First conclusions on our methods
Despite what we thought, the autofocus programme on the Nikon is not perfect. We need to adjust it a little bit to our needs. It gave us slightly blurry image for the second serie of slide (dilution to an OD of 0.1) and catastrophic results for the stationnary phase slide. Fortunately, the stationnary phase means that bacteria do not grow and we were able to interpret the results even missing over an hour of images. Our slide for the 1/500 dilution was very faulty. We could not see anything clearly and we will have to retry it tomorrow. Letting the drop dry or not is the primary issue here. We will try both ways tomorrow to see which seems better.
Kevin
Following step for characterisation of tetO array
Double transformation works ! Tomorrow microscopy.
cyrille
Treatment of the ligations done yesterday. PVeg T7a TT + pT7 gfp TT worked. 16 col putted in culture.

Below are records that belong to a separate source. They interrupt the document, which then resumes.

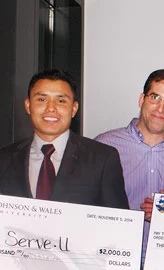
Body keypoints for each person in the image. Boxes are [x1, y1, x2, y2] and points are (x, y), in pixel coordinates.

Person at [95, 69, 164, 263]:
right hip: (112, 260)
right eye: (155, 97)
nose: (160, 108)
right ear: (141, 100)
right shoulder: (104, 146)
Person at [0, 69, 129, 209]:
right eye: (42, 99)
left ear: (74, 109)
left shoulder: (102, 158)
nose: (51, 108)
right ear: (28, 105)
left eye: (61, 101)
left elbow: (118, 223)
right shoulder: (5, 159)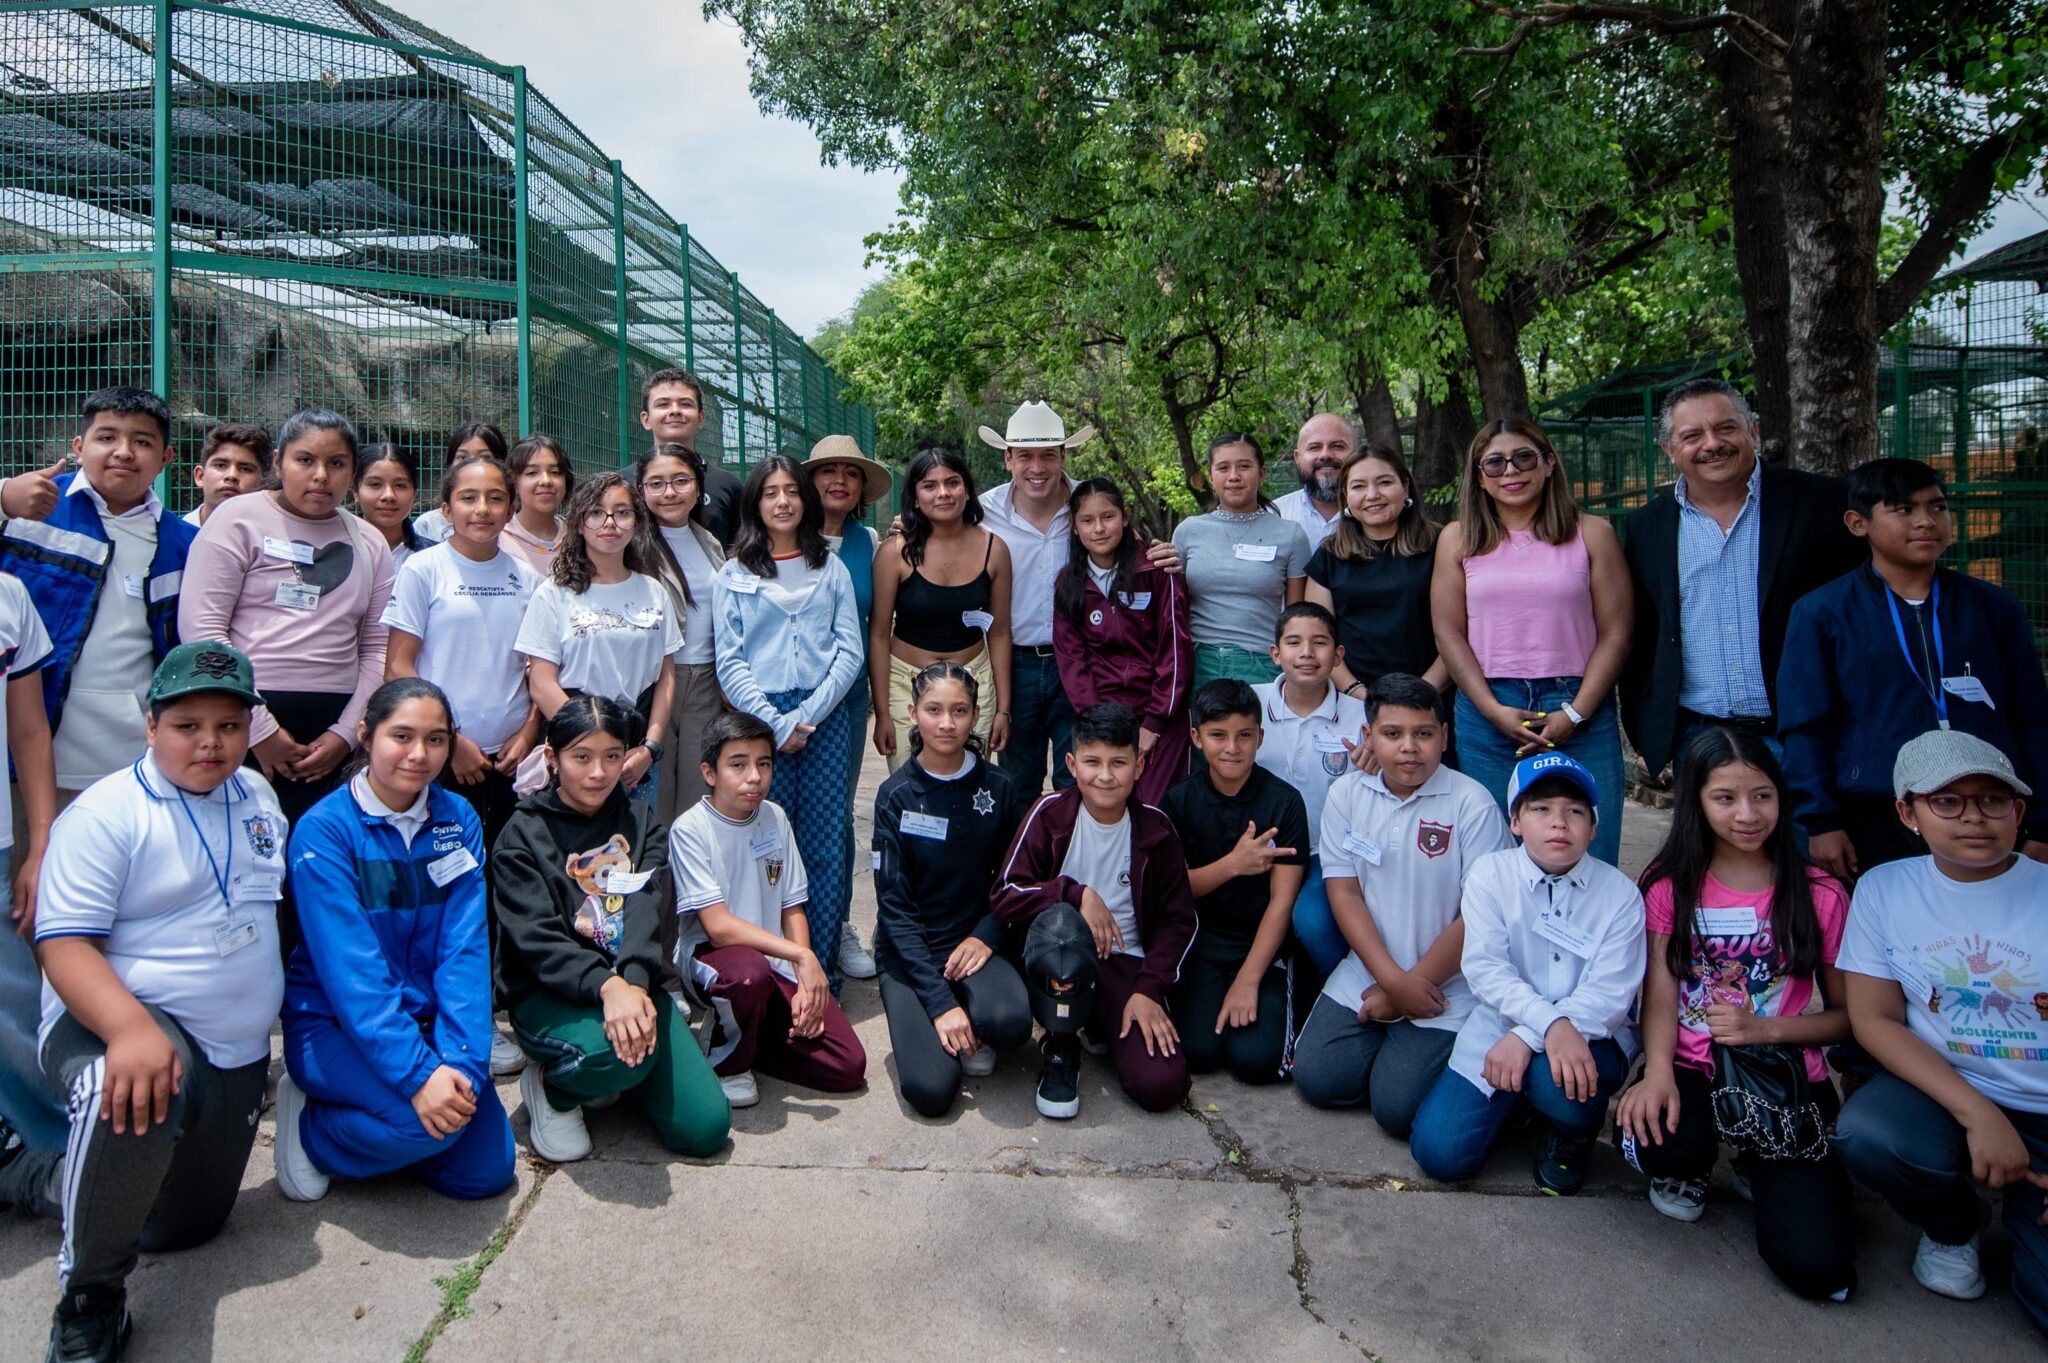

For the other ligations, the results of the positive control indicates that the transformation failed. 1 clone was found for p/eg tRNA rfp, and 3 pVeg tRNA tt rfp they were insulated. PCR colonie failed. The cultures will be minkprepped tomorow.
The ligation that are supposed to have failed were done again. As we were short on pHM3, the S99 was not done again.
Miniprep of pHM3 overday.
Suspicion on pHM3 on the lost of replication origin for subtilis due to the analysis of the sequencing. 7 miniprep of the original pHM3 were launched. Double digestion in HincIII and PstI was help to see if the region was indeed lost. HindIII cut several times in the replication origin region.